▸ **Problem statement**
What is needed is a copy of each line in the listing below that contains "detectors".
┏━━
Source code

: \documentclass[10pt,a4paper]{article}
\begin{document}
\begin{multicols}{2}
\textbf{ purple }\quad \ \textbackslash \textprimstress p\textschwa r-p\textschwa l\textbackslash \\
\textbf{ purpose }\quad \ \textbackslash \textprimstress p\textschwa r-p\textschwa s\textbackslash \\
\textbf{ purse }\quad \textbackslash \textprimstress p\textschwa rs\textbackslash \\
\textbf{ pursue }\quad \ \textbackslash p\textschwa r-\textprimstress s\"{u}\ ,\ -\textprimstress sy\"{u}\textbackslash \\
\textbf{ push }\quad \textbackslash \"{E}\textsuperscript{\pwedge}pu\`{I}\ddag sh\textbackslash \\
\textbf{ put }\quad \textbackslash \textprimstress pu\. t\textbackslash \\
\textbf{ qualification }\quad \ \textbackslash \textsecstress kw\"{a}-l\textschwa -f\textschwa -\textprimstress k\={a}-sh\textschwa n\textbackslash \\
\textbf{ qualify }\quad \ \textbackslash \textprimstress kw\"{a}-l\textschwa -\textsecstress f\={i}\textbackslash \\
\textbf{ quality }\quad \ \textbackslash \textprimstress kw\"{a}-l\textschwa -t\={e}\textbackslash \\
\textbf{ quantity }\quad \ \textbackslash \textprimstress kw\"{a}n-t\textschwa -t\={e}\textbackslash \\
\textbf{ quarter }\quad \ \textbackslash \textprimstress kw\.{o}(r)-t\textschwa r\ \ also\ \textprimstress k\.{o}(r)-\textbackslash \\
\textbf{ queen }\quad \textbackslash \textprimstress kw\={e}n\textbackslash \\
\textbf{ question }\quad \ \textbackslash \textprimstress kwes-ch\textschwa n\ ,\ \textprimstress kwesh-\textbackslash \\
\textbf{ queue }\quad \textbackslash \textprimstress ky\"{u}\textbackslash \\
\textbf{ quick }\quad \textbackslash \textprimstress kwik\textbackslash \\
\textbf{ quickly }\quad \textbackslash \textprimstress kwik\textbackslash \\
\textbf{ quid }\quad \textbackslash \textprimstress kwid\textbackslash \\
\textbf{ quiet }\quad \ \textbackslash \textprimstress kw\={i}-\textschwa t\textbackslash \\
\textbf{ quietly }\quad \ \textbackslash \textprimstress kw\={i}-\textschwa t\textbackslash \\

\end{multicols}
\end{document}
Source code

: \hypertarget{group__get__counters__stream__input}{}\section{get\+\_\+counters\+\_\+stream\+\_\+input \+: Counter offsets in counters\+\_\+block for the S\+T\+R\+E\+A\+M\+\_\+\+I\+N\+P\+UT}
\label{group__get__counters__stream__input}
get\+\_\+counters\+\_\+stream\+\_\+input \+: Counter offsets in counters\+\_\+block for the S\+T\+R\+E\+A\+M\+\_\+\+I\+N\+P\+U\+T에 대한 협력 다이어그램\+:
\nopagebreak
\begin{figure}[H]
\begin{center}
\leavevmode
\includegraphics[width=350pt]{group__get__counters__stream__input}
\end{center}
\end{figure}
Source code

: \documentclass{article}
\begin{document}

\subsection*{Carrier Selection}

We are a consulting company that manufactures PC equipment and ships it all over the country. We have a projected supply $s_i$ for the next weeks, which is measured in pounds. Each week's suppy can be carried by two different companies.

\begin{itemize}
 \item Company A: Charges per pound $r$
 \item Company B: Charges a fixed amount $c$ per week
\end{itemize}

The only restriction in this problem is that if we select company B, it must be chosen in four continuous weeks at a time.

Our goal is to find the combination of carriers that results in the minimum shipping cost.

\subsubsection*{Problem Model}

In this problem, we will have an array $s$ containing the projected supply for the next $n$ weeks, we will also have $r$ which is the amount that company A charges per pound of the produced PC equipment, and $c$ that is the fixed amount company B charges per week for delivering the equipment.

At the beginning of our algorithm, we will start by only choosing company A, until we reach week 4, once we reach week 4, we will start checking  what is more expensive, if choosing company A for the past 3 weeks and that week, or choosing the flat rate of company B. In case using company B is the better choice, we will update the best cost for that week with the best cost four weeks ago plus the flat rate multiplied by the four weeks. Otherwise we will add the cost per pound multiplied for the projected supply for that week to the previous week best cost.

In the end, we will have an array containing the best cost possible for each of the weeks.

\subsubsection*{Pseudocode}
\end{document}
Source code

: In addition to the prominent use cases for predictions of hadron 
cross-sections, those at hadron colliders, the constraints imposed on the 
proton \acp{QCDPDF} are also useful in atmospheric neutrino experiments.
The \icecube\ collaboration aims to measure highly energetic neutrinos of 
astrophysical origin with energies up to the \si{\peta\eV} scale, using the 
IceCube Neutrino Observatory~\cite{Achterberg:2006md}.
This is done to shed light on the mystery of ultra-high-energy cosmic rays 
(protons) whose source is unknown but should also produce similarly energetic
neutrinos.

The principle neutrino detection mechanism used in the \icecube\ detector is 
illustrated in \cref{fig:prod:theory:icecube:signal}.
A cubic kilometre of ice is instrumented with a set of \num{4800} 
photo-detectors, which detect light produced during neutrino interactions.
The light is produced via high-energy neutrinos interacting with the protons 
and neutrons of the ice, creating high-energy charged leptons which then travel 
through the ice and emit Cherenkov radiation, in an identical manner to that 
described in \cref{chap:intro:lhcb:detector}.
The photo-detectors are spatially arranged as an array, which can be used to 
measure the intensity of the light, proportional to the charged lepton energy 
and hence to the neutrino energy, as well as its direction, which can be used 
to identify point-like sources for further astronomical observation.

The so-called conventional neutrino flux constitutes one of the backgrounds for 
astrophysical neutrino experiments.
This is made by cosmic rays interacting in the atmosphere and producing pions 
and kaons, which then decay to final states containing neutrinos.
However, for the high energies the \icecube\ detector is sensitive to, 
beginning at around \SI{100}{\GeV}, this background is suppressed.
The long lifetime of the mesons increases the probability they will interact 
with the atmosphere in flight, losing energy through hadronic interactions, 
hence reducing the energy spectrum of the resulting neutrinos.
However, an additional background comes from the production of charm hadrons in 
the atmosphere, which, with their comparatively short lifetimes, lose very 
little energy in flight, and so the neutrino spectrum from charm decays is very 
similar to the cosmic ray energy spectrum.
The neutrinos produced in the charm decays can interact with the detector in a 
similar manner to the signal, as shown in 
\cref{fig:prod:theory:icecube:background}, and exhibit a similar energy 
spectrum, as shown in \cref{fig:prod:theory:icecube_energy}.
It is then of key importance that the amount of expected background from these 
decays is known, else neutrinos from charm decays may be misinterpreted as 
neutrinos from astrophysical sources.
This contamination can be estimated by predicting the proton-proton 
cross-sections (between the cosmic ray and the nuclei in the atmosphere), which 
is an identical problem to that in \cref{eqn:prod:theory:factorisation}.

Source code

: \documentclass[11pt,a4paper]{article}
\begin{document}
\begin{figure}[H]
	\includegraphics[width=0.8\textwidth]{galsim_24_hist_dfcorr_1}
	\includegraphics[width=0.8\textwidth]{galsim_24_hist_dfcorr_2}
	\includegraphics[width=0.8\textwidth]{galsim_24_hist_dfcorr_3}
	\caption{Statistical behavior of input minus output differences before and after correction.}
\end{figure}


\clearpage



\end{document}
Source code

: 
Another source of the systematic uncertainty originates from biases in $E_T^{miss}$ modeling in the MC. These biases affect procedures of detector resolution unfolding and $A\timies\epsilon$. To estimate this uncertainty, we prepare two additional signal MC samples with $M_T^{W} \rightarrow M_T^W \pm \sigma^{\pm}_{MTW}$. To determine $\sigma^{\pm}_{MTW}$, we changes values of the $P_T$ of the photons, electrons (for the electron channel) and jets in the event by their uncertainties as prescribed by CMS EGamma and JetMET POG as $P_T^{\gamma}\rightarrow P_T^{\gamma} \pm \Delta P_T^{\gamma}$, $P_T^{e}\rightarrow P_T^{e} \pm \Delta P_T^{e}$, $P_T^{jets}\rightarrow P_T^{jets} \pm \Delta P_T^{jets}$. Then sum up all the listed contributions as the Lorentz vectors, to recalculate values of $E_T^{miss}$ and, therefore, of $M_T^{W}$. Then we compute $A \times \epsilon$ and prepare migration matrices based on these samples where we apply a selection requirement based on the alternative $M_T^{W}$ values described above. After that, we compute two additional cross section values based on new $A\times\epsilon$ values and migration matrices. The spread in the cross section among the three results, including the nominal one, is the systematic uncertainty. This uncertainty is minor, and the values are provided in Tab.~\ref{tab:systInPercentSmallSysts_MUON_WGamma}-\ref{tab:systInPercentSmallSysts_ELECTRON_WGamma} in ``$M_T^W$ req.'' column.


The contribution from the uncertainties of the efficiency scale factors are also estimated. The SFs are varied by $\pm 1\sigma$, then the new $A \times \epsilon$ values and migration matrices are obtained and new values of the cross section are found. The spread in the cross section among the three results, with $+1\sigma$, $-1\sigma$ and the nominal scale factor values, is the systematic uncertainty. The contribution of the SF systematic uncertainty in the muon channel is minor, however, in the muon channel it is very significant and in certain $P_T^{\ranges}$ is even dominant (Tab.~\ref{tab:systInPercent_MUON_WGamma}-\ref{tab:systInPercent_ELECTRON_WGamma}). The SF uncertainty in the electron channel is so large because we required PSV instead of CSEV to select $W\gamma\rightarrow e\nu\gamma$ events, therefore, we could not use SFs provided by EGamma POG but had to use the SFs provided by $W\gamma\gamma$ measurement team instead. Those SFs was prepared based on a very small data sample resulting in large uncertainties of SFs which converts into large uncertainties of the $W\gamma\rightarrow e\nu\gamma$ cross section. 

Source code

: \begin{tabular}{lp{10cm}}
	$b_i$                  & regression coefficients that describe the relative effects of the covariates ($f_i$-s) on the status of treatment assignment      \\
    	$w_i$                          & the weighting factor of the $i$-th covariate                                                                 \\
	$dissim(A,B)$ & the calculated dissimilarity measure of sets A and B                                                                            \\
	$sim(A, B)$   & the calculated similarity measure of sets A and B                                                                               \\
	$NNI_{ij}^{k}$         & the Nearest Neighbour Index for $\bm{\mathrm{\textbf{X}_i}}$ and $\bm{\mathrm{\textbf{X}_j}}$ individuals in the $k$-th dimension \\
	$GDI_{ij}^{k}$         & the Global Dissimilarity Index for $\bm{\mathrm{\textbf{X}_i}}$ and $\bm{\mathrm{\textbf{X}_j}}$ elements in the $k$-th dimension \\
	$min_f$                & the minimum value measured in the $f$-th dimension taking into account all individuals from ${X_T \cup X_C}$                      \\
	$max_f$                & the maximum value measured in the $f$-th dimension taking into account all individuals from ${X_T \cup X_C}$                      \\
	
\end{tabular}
┗━━
▸ **Written response**
photo-detectors, which detect light produced during neutrino interactions.
The photo-detectors are spatially arranged as an array, which can be used to 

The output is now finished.